Enter the other optional information as needed, and cilck on Execute Test Notification to send a test message to your Slack channel. If everything has been done right so far, You will receive the message.

Graylog Event

Let’s set up an event now that will look for a condition at constant intervals and sends notifications (like the one we just created) if it finds logs matching to the condition.

  1. In the Menu, click on Alerts and choose Event Definitions. Click on Create Event Definition.

  2. Give a Title, Description and Priority and move onto the Condition.

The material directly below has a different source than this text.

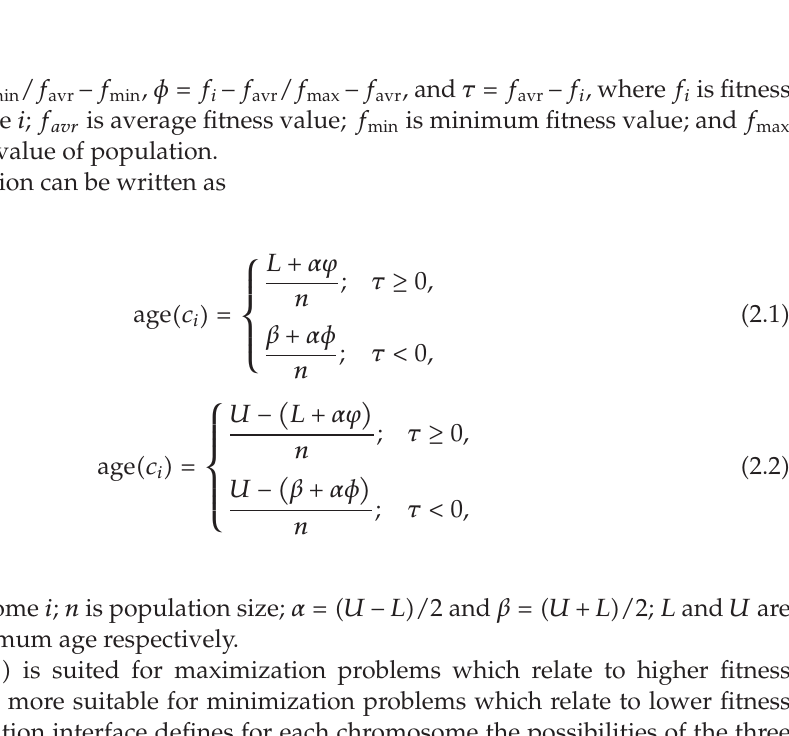
Figure 3: The membership function for male and female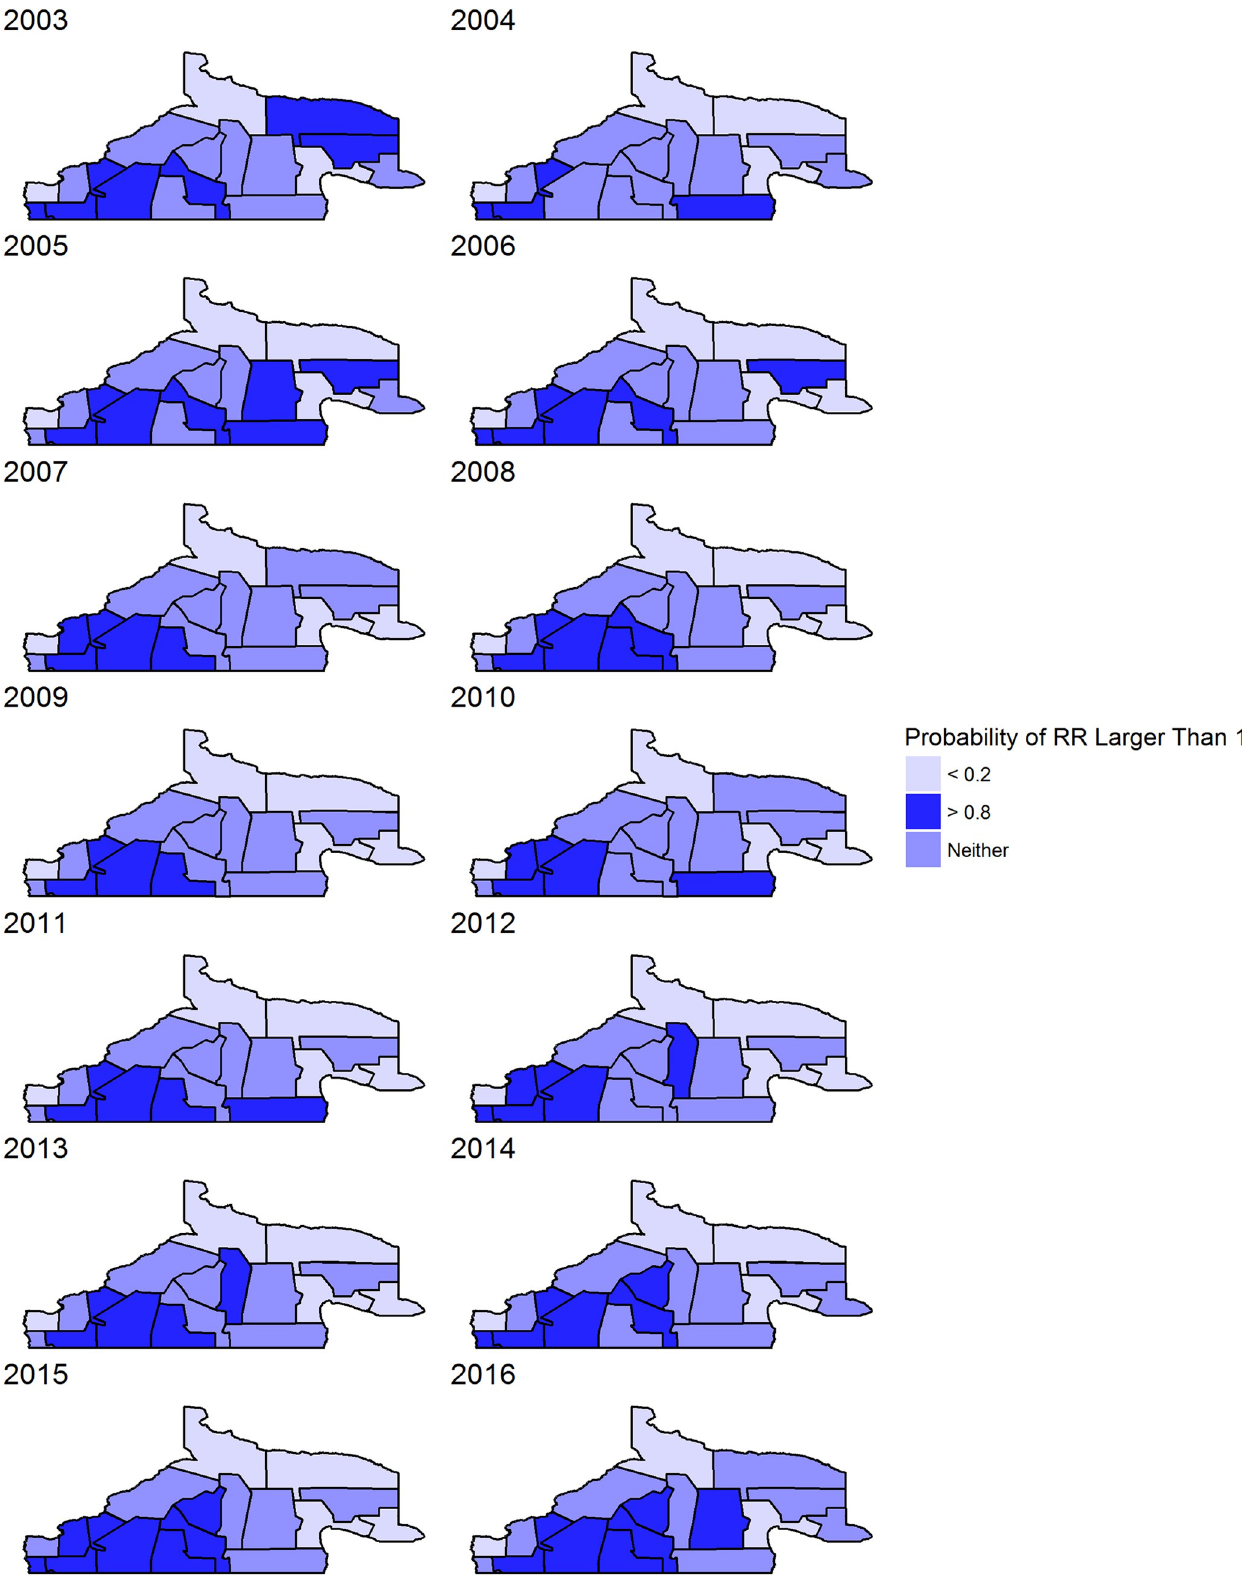
Fig 5. Posterior exceedences for relative risks from model 1.1a. https://doi.org/10.1371/journal.pntd.0008545.g005 PLOS NeglectedTropical Diseases | https://doi.org/10.1371/journal.pntd.0008545 August 25,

  3. Here, select Filter & Aggregation as the Condition Type. In the search query for my example, I’m using message:"this is a test". Select Streams if needed, and change Search within the last and Execute search every as per your liking. Search within the last specifies how to only search within the mentioned duration and Execute search every specifies how often to search for matching logs. For my case here, I’ve set both to 30 seconds

New Notification

  1. In Fields, you can add custom fields that you might need in the event. In notifications, add the notification you just created.

  2. Check everything once in the Summary, and then click on Done. Let’s test this out now!

Tests

If you have followed my posts for fluentd and Graylog, we should have similar setups. Let’s send messages from the python file we were using which sends message:"this is a test" (which is also what we are looking for).

$ python test_fluent.py
$ python test_fluent.py
$ python test_fluent.py

test_fluent.py:

from fluent import sender
logger = sender.FluentSender('app', host='localhost', port=24224)
logger.emit('follow', {'from': 'userA', 'to': 'userB', 'message': 'this is a test'})%   

Fluentd setup:

clientfluent_1  | 2020-12-07 12:02:45.000000000 +0000 app.follow: {"from":"userA","to":"userB","message":"this is a test"}
clientfluent_1  | 2020-12-07 12:02:46.000000000 +0000 app.follow: {"from":"userA","to":"userB","message":"this is a test"}
clientfluent_1  | 2020-12-07 12:02:47.000000000 +0000 app.follow: {"from":"userA","to":"userB","message":"this is a test"}
serverfluent_1  | 2020-12-07 12:02:45.000000000 +0000 app.follow: {"from":"userA","to":"userB","message":"this is a test"}
serverfluent_1  | 2020-12-07 12:02:46.000000000 +0000 app.follow: {"from":"userA","to":"userB","message":"this is a test"}
serverfluent_1  | 2020-12-07 12:02:47.000000000 +0000 app.follow: {"from":"userA","to":"userB","message":"this is a test"}

Graylog Receiving the logs:

Graylog

Slack Receiving the messages soon after:

Slack

And there we have it! We’ve successfully setup Graylog to send Slack notifications.